After our goodbyes I hold the receiver for a second. Then I drop it. 
That’s the end, I guess. I probably won’t have any reason to see Gwen anymore. It feels odd. 
So she and Sean broke up. That’s too bad. Sean seemed nice, and I think the boy really liked him. 
Then she picked up with this psychologist. She said it was fate. Whose fate? I don’t see that he did all that much — except be there for Gwen… after it was all over.

Did Sean know, I wonder, about the boy? Did Gwen bother to tell him? I don’t remember him at the funeral.

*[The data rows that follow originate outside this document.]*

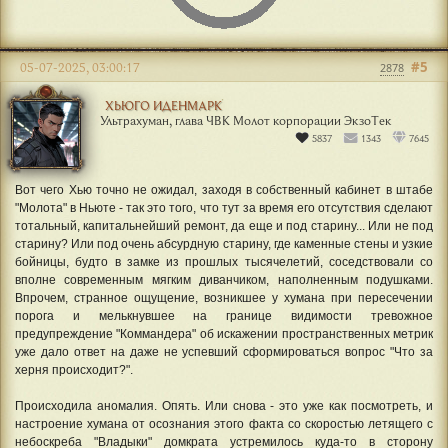
#5
05-07-2025, 03:00:17
2878
ХЬЮГО ИДЕНМАРК
Ультрахуман, глава ЧВК Молот корпорации ЭкзоТек
5837
1343
7645
Вот чего Хью точно не ожидал, заходя в собственный кабинет в штабе
"Молота" в Ньюте - так это того, что тут за время его отсутствия сделают
тотальный, капитальнейший ремонт, да еще и под старину... Или не под
старину? Или под очень абсурдную старину, где каменные стены и узкие
бойницы, будто в замке из прошлых тысячелетий, соседствовали со
вполне современным мягким диванчиком, наполненным подушками.
Впрочем, странное ощущение, возникшее у хумана при пересечении
порога и мелькнувшее на границе видимости тревожное
предупреждение "Коммандера" об искажении пространственных метрик
уже дало ответ на даже не успевший сформироваться вопрос "Что за
херня происходит?".
Происходила аномалия. Опять. Или снова - это уже как посмотреть, и
настроение хумана от осознания этого факта со скоростью летящего с
небоскреба "Владыки" домкрата устремилось куда-то в сторону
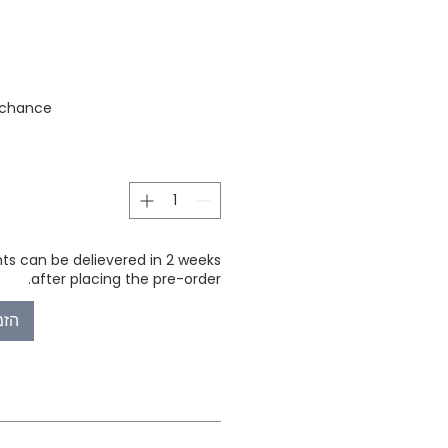
stock
 chance
ts can be delievered in 2 weeks
after placing the pre-order.
הזמ
t
Type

Standing there, slumped against the counter, it occurs to me that it might be nice to talk to Sean – to call and tell him what happened...and to tell him what I think of this psychologist guy Gwen plans to marry… and to find out if he ever did go on that bike trip with… Kevin...and if they enjoyed it. And maybe to tell him how much it meant to me that he was so kind to my son, and that it really wouldn’t bother me that they had fun together. In fact, I’d like to hear it. 
But how would I find the number? I’d have to call Gwen back, and that would be awkward.  
Instead I stump out my cigarette and grab one of the cereal boxes out of the bag. The front looks the same as always, with the running cookie man, but this time I notice the side panel, where they list all the nutritional information. I never really checked that out before. 
It says here that one serving contains ten percent of my daily requirement of vitamins A and C, and 25 percent of a whole bunch of other stuff including the good things like iron and niacin. A serving amounts to just one cup. That’s not much. So according to this, if I eat just four cups of cookie cereal each day, I’ll fulfill almost all of my daily nutritional requirements. 
So it turns out Gwen was wrong. This isn’t crap after all. 
I open the box and pour about two servings worth into my bowl. Then I take all the boxes out of the bag and place them, one by one, in the cabinet, next to my raisin bran.